Afraid of heights, she was terrified during her first climb. Yet, feeling accomplished, she tried again and within a few months was hooked. “Now I love it,” she says. “Of course, when you fall three metres, you still feel like your stomach’s on your head, but it’s fun.”

The group organises monthly trips to Banteay Meanchey, Kampot, Kampong Cham and Takeo, taking between 10 and 20 climbers. Its casualness and openness reflects the small community—for trips, logistics are divided amongst members, equipment is shared, and anyone can join, free of charge.

An up-coming addition to the climbing scene is a Phnom Penh-based gym, tentatively named Phnom Climb. Currently an empty lot littered with plastic bottles, stray shoes and an uprooted toilet, the 400 square-metre Russian Market space will offer a range of walls and overhangs, with bouldering, lead climbs and top ropes to entice both newcomers and the advanced.

The gym, set to open in the first quarter of 2015, is the brainchild of married couple Christoph and Mary Lüthy. Though quick to emphasise it is a business and not an NGO, the founders hope the gym will have a social impact.

“We want to focus on teamwork, community, trusting each other. If somebody holds your rope, you have to trust that person,” says Cristoph. “This is something missing [here], that has been destroyed over the course of history. We see this as a small opportunity to break through those walls.”

While acknowledging the majority of customers will be foreigners, they aim to draw young Cambodians. “There [are more] younger Cambodians who want to do stuff in their free time, and who can afford to do so. The demand is growing with the economy,” Christoph says.

They also hope it will help build relationships across cultures. “When you’re a climber, it doesn’t mean that you’re American or Cambodian,” echoes Léakhéna. “It’s like an international language.” She too works to encourage her peers to climb, saying it builds understanding and communication.

Be it from expats, tourists or locals, demand is growing, and the enterprises seem to be feeding off each other.
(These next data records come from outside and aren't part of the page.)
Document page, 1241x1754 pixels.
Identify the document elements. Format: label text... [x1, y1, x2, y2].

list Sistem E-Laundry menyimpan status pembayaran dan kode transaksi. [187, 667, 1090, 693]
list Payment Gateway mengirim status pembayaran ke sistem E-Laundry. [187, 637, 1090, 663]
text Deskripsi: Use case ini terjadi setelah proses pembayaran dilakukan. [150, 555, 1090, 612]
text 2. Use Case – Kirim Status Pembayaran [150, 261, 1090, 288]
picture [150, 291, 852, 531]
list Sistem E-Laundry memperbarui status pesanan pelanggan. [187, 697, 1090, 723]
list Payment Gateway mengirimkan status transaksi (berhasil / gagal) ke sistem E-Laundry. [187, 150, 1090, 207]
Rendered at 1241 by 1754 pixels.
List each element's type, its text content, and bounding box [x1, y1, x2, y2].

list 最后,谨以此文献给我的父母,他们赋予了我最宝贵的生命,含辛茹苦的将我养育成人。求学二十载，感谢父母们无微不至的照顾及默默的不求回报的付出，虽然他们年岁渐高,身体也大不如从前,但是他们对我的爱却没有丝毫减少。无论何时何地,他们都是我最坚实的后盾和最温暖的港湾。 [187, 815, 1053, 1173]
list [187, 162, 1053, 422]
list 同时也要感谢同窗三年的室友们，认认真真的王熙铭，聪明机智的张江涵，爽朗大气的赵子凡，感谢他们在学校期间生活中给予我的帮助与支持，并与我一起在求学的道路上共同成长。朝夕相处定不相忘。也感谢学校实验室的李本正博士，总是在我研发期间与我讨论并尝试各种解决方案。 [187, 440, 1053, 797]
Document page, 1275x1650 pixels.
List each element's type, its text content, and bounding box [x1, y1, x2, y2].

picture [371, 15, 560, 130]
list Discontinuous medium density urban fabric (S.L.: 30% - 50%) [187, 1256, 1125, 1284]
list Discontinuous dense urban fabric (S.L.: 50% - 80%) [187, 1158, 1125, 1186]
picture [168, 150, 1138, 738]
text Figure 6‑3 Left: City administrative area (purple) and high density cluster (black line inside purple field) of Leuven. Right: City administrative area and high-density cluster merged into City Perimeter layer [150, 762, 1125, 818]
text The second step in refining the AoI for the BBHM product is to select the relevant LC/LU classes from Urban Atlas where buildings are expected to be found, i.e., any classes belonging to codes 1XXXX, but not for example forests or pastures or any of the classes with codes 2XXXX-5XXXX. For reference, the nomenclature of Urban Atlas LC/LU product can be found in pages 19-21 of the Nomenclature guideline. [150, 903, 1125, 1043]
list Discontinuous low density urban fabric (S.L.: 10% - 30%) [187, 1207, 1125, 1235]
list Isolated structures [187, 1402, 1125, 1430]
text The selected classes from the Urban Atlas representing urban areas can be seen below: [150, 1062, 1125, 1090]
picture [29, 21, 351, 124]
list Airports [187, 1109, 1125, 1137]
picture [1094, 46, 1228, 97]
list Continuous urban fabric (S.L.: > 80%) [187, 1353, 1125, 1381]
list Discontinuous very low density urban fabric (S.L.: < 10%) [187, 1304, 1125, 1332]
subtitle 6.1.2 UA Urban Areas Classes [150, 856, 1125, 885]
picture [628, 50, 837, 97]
Whether this camaraderie will continue as competition increases remains to be seen, but for now there is space for everyone.

“There’s plenty of potential, it just needs to be exploited,” says Van Hulle, citing options for sites in Siem Reap and Battambang, among other provinces.

During Van Hulle’s years in Phnom Penh, lacking viable climbing options, he says he forced himself to temporarily forget the sport. “That’s one of the reasons I [left]; I really missed it.”

Pointing to the towering cliffs above–his ropes dangling from their varied rock faces —he shrugs with a smile and adds, “Now I can stay.”